### EXERCISE PROMPT
Would you transcribe the records below exactly, omitting every picture?

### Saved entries

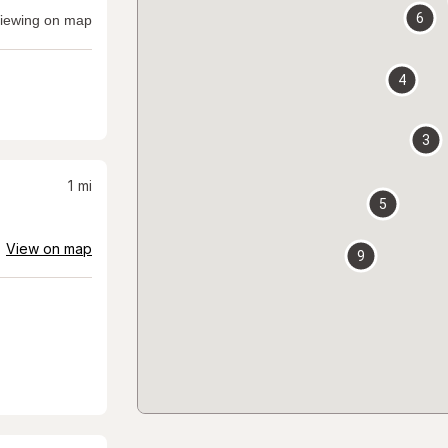
6
iewing on map
4
3
1
mi
5
View on map
9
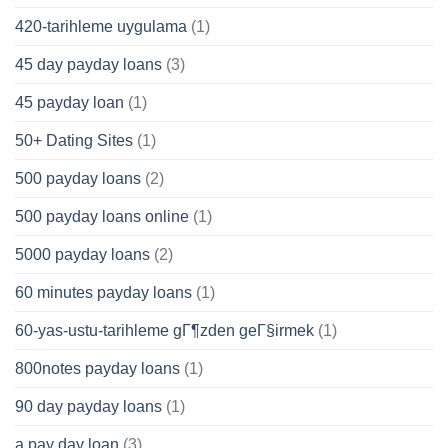
420-tarihleme uygulama
(1)
45 day payday loans
(3)
45 payday loan
(1)
50+ Dating Sites
(1)
500 payday loans
(2)
500 payday loans online
(1)
5000 payday loans
(2)
60 minutes payday loans
(1)
60-yas-ustu-tarihleme gГ¶zden geГ§irmek
(1)
800notes payday loans
(1)
90 day payday loans
(1)
a pay day loan
(3)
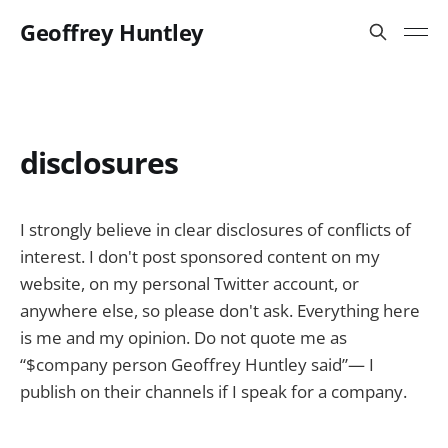
Geoffrey Huntley
disclosures
I strongly believe in clear disclosures of conflicts of
interest. I don't post sponsored content on my
website, on my personal Twitter account, or
anywhere else, so please don't ask. Everything here
is me and my opinion. Do not quote me as
“$company person Geoffrey Huntley said”— I
publish on their channels if I speak for a company.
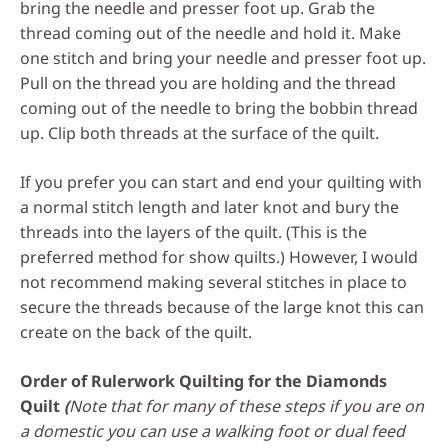
bring the needle and presser foot up. Grab the
thread coming out of the needle and hold it. Make
one stitch and bring your needle and presser foot up.
Pull on the thread you are holding and the thread
coming out of the needle to bring the bobbin thread
up. Clip both threads at the surface of the quilt.
If you prefer you can start and end your quilting with
a normal stitch length and later knot and bury the
threads into the layers of the quilt. (This is the
preferred method for show quilts.) However, I would
not recommend making several stitches in place to
secure the threads because of the large knot this can
create on the back of the quilt.
Order of Rulerwork Quilting for the Diamonds
Quilt
(
Note that for many of these steps if you are on
a domestic you can use a walking foot or dual feed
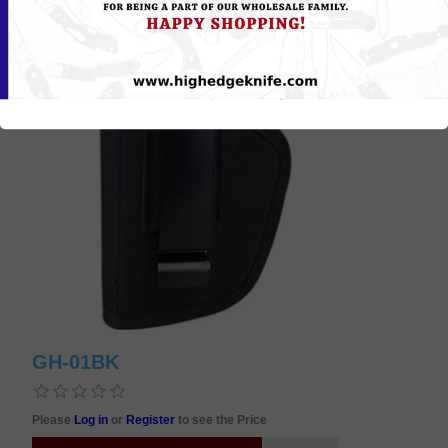
GH-01BK
Please
Log in
or
Register
to see the Price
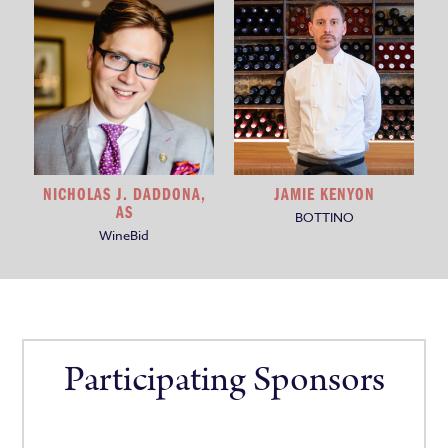
NICHOLAS J. DADDONA,
JAMIE KENYON
AS
BOTTINO
WineBid
Participating Sponsors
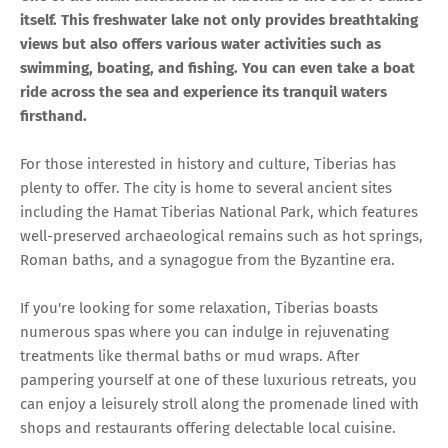
itself. This freshwater lake not only provides breathtaking
views but also offers various water activities such as
swimming, boating, and fishing. You can even take a boat
ride across the sea and experience its tranquil waters
firsthand.
For those interested in history and culture, Tiberias has
plenty to offer. The city is home to several ancient sites
including the Hamat Tiberias National Park, which features
well-preserved archaeological remains such as hot springs,
Roman baths, and a synagogue from the Byzantine era.
If you're looking for some relaxation, Tiberias boasts
numerous spas where you can indulge in rejuvenating
treatments like thermal baths or mud wraps. After
pampering yourself at one of these luxurious retreats, you
can enjoy a leisurely stroll along the promenade lined with
shops and restaurants offering delectable local cuisine.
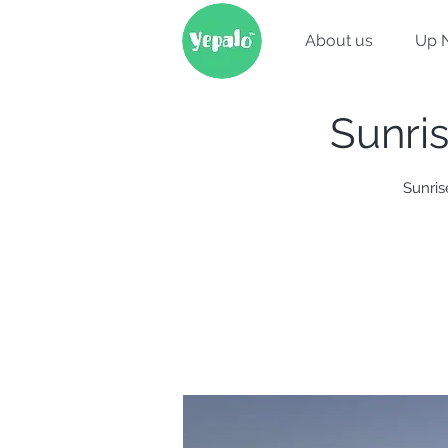
About us
Up 
Sunri
Sunris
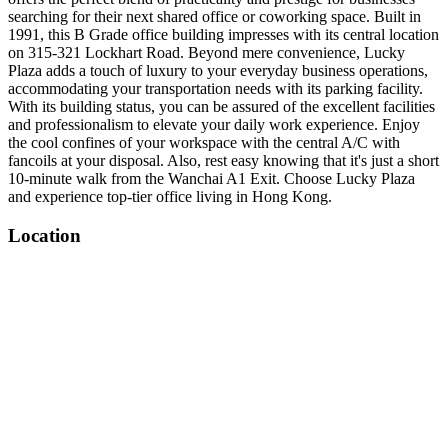
searching for their next shared office or coworking space. Built in
1991, this B Grade office building impresses with its central location
on 315-321 Lockhart Road. Beyond mere convenience, Lucky
Plaza adds a touch of luxury to your everyday business operations,
accommodating your transportation needs with its parking facility.
With its building status, you can be assured of the excellent facilities
and professionalism to elevate your daily work experience. Enjoy
the cool confines of your workspace with the central A/C with
fancoils at your disposal. Also, rest easy knowing that it's just a short
10-minute walk from the Wanchai A1 Exit. Choose Lucky Plaza
and experience top-tier office living in Hong Kong.
Location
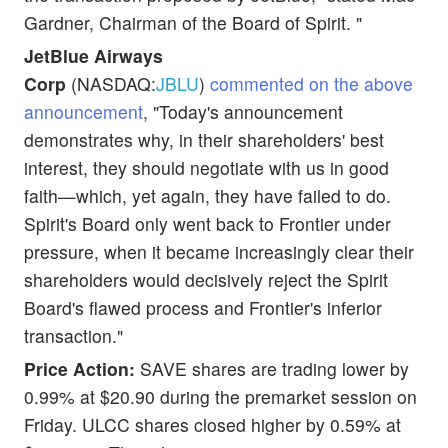
Gardner, Chairman of the Board of Spirit. "
JetBlue Airways
Corp
(NASDAQ:
JBLU
)
commented on the above
announcement
, "Today's announcement
demonstrates why, in their shareholders' best
interest, they should negotiate with us in good
faith—which, yet again, they have failed to do.
Spirit's Board only went back to Frontier under
pressure, when it became increasingly clear their
shareholders would decisively reject the Spirit
Board's flawed process and Frontier's inferior
transaction."
Price Action:
SAVE shares are trading lower by
0.99% at $20.90 during the premarket session on
Friday. ULCC shares closed higher by 0.59% at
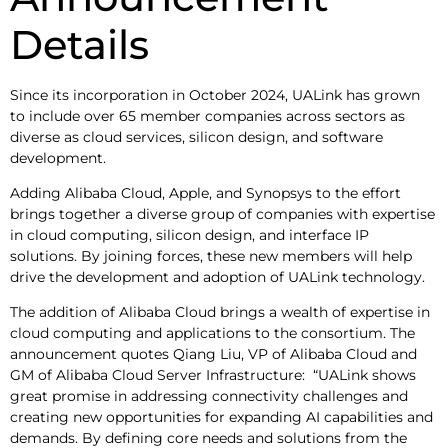
Details
Since its incorporation in October 2024, UALink has grown
to include over 65 member companies across sectors as
diverse as cloud services, silicon design, and software
development.
Adding Alibaba Cloud, Apple, and Synopsys to the effort
brings together a diverse group of companies with expertise
in cloud computing, silicon design, and interface IP
solutions. By joining forces, these new members will help
drive the development and adoption of UALink technology.
The addition of Alibaba Cloud brings a wealth of expertise in
cloud computing and applications to the consortium. The
announcement quotes Qiang Liu, VP of Alibaba Cloud and
GM of Alibaba Cloud Server Infrastructure: “UALink shows
great promise in addressing connectivity challenges and
creating new opportunities for expanding AI capabilities and
demands. By defining core needs and solutions from the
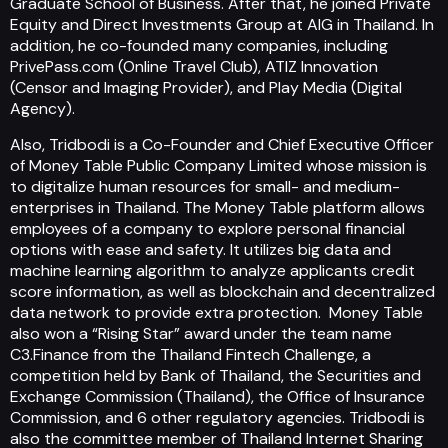
Graduate School of Business. After that, he joined Private
Equity and Direct Investments Group at AIG in Thailand. In
addition, he co-founded many companies, including
PrivePass.com (Online Travel Club), ATIZ Innovation
(Censor and Imaging Provider), and Play Media (Digital
Agency).
Also, Tridbodi is a Co-Founder and Chief Executive Officer
of Money Table Public Company Limited whose mission is
to digitalize human resources for small- and medium-
enterprises in Thailand. The Money Table platform allows
employees of a company to explore personal financial
options with ease and safety. It utilizes big data and
machine learning algorithm to analyze applicants credit
score information, as well as blockchain and decentralized
data network to provide extra protection. Money Table
also won a “Rising Star” award under the team name
C3.Finance from the Thailand Fintech Challenge, a
competition held by Bank of Thailand, the Securities and
Exchange Commission (Thailand), the Office of Insurance
Commission, and 6 other regulatory agencies. Tridbodi is
also the committee member of Thailand Internet Sharing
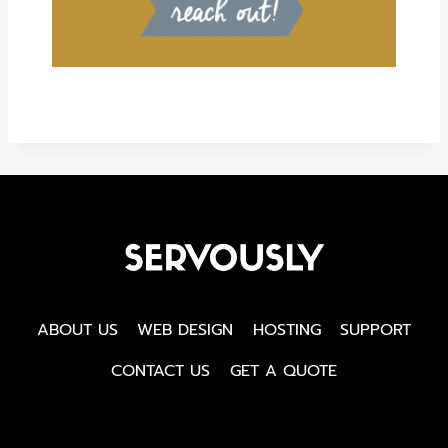
ABOUT US
WEB DESIGN
HOSTING
SUPPORT
CONTACT US
GET A QUOTE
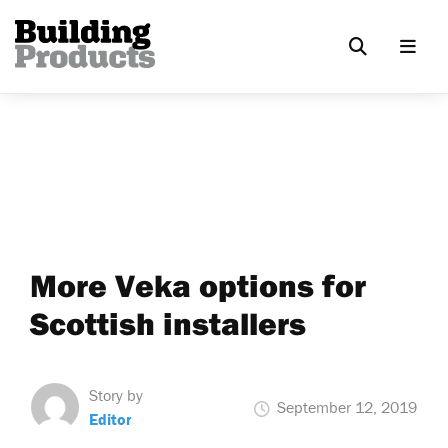
More Veka options for
Scottish installers
Story by
September 12, 2019
Editor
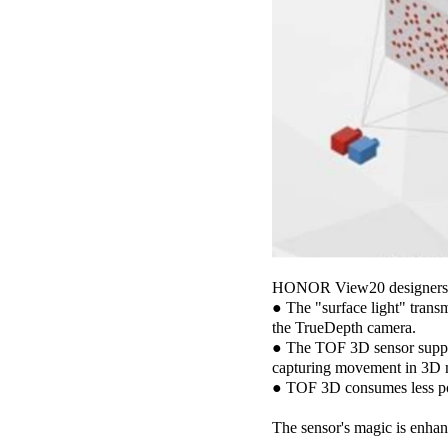
HONOR View20 designers ch
● The "surface light" transm
the TrueDepth camera.
● The TOF 3D sensor support
capturing movement in 3D 
● TOF 3D consumes less po
The sensor's magic is enha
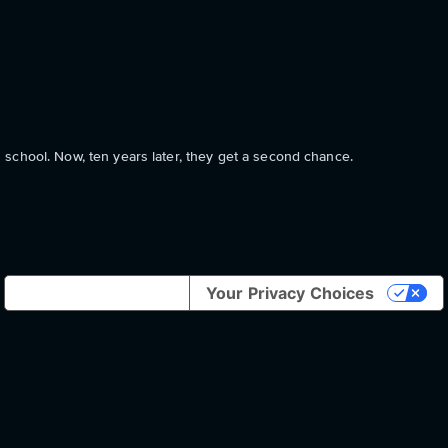
school. Now, ten years later, they get a second chance.
Notice at collection
Your Privacy Choices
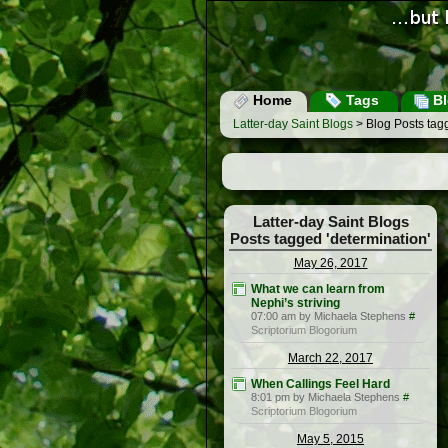
Home
Tags
Bl
Latter-day Saint Blogs
> Blog Posts tagg
Latter-day Saint Blogs
Posts tagged 'determination'
May 26, 2017
What we can learn from
Nephi’s striving
07:00 am by Michaela Stephens
#
Scriptorium Blogorium
March 22, 2017
When Callings Feel Hard
8:01 pm by Michaela Stephens
#
Scriptorium Blogorium
May 5, 2015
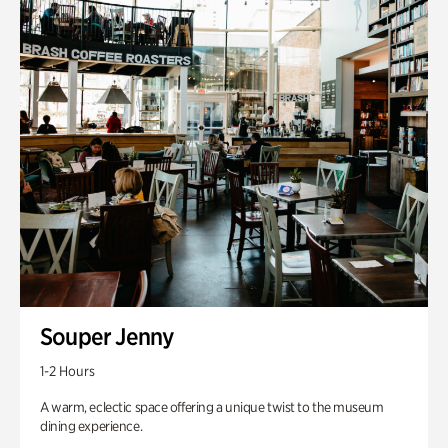
Souper Jenny
1-2 Hours
A warm, eclectic space offering a unique twist to the museum
dining experience.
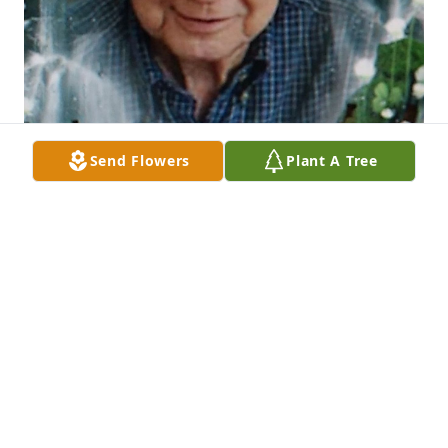
Send Flowers
Plant A Tree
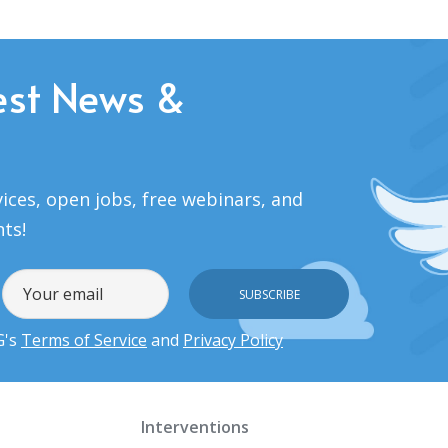
est News &
ices, open jobs, free webinars, and
nts!
G's
Terms of Service
and
Privacy Policy
Interventions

### ANSWER
6
iewing on map
4
3
1
mi
5
View on map
9
420-tarihleme uygulama
(1)
45 day payday loans
(3)
45 payday loan
(1)
50+ Dating Sites
(1)
500 payday loans
(2)
500 payday loans online
(1)
5000 payday loans
(2)
60 minutes payday loans
(1)
60-yas-ustu-tarihleme gГ¶zden geГ§irmek
(1)
800notes payday loans
(1)
90 day payday loans
(1)
a pay day loan
(3)
Geoffrey Huntley
disclosures
I strongly believe in clear disclosures of conflicts of
interest. I don't post sponsored content on my
website, on my personal Twitter account, or
anywhere else, so please don't ask. Everything here
is me and my opinion. Do not quote me as
“$company person Geoffrey Huntley said”— I
publish on their channels if I speak for a company.
bring the needle and presser foot up. Grab the
thread coming out of the needle and hold it. Make
one stitch and bring your needle and presser foot up.
Pull on the thread you are holding and the thread
coming out of the needle to bring the bobbin thread
up. Clip both threads at the surface of the quilt.
If you prefer you can start and end your quilting with
a normal stitch length and later knot and bury the
threads into the layers of the quilt. (This is the
preferred method for show quilts.) However, I would
not recommend making several stitches in place to
secure the threads because of the large knot this can
create on the back of the quilt.
Order of Rulerwork Quilting for the Diamonds
Quilt
(
Note that for many of these steps if you are on
a domestic you can use a walking foot or dual feed
GH-01BK
Please
Log in
or
Register
to see the Price
NICHOLAS J. DADDONA,
JAMIE KENYON
AS
BOTTINO
WineBid
Participating Sponsors
itself. This freshwater lake not only provides breathtaking
views but also offers various water activities such as
swimming, boating, and fishing. You can even take a boat
ride across the sea and experience its tranquil waters
firsthand.
For those interested in history and culture, Tiberias has
plenty to offer. The city is home to several ancient sites
including the Hamat Tiberias National Park, which features
well-preserved archaeological remains such as hot springs,
Roman baths, and a synagogue from the Byzantine era.
If you're looking for some relaxation, Tiberias boasts
numerous spas where you can indulge in rejuvenating
treatments like thermal baths or mud wraps. After
pampering yourself at one of these luxurious retreats, you
can enjoy a leisurely stroll along the promenade lined with
shops and restaurants offering delectable local cuisine.
About us
Up 
Sunri
Sunris
searching for their next shared office or coworking space. Built in
1991, this B Grade office building impresses with its central location
on 315-321 Lockhart Road. Beyond mere convenience, Lucky
Plaza adds a touch of luxury to your everyday business operations,
accommodating your transportation needs with its parking facility.
With its building status, you can be assured of the excellent facilities
and professionalism to elevate your daily work experience. Enjoy
the cool confines of your workspace with the central A/C with
fancoils at your disposal. Also, rest easy knowing that it's just a short
10-minute walk from the Wanchai A1 Exit. Choose Lucky Plaza
and experience top-tier office living in Hong Kong.
Location
Gardner, Chairman of the Board of Spirit. "
JetBlue Airways
Corp
(NASDAQ:
JBLU
)
commented on the above
announcement
, "Today's announcement
demonstrates why, in their shareholders' best
interest, they should negotiate with us in good
faith—which, yet again, they have failed to do.
Spirit's Board only went back to Frontier under
pressure, when it became increasingly clear their
shareholders would decisively reject the Spirit
Board's flawed process and Frontier's inferior
transaction."
Price Action:
SAVE shares are trading lower by
0.99% at $20.90 during the premarket session on
Friday. ULCC shares closed higher by 0.59% at
Details
Since its incorporation in October 2024, UALink has grown
to include over 65 member companies across sectors as
diverse as cloud services, silicon design, and software
development.
Adding Alibaba Cloud, Apple, and Synopsys to the effort
brings together a diverse group of companies with expertise
in cloud computing, silicon design, and interface IP
solutions. By joining forces, these new members will help
drive the development and adoption of UALink technology.
The addition of Alibaba Cloud brings a wealth of expertise in
cloud computing and applications to the consortium. The
announcement quotes Qiang Liu, VP of Alibaba Cloud and
GM of Alibaba Cloud Server Infrastructure: “UALink shows
great promise in addressing connectivity challenges and
creating new opportunities for expanding AI capabilities and
demands. By defining core needs and solutions from the
Graduate School of Business. After that, he joined Private
Equity and Direct Investments Group at AIG in Thailand. In
addition, he co-founded many companies, including
PrivePass.com (Online Travel Club), ATIZ Innovation
(Censor and Imaging Provider), and Play Media (Digital
Agency).
Also, Tridbodi is a Co-Founder and Chief Executive Officer
of Money Table Public Company Limited whose mission is
to digitalize human resources for small- and medium-
enterprises in Thailand. The Money Table platform allows
employees of a company to explore personal financial
options with ease and safety. It utilizes big data and
machine learning algorithm to analyze applicants credit
score information, as well as blockchain and decentralized
data network to provide extra protection. Money Table
also won a “Rising Star” award under the team name
C3.Finance from the Thailand Fintech Challenge, a
competition held by Bank of Thailand, the Securities and
Exchange Commission (Thailand), the Office of Insurance
Commission, and 6 other regulatory agencies. Tridbodi is
also the committee member of Thailand Internet Sharing
ABOUT US
WEB DESIGN
HOSTING
SUPPORT
CONTACT US
GET A QUOTE
More Veka options for
Scottish installers
Story by
September 12, 2019
Editor
HONOR View20 designers ch
● The "surface light" transm
the TrueDepth camera.
● The TOF 3D sensor support
capturing movement in 3D 
● TOF 3D consumes less po
The sensor's magic is enha
school. Now, ten years later, they get a second chance.
Notice at collection
Your Privacy Choices
Home
Tags
Bl
Latter-day Saint Blogs
> Blog Posts tagg
Latter-day Saint Blogs
Posts tagged 'determination'
May 26, 2017
What we can learn from
Nephi’s striving
07:00 am by Michaela Stephens
#
Scriptorium Blogorium
March 22, 2017
When Callings Feel Hard
8:01 pm by Michaela Stephens
#
Scriptorium Blogorium
May 5, 2015
Souper Jenny
1-2 Hours
A warm, eclectic space offering a unique twist to the museum
dining experience.
Send Flowers
Plant A Tree
est News &
ices, open jobs, free webinars, and
nts!
G's
Terms of Service
and
Privacy Policy
Interventions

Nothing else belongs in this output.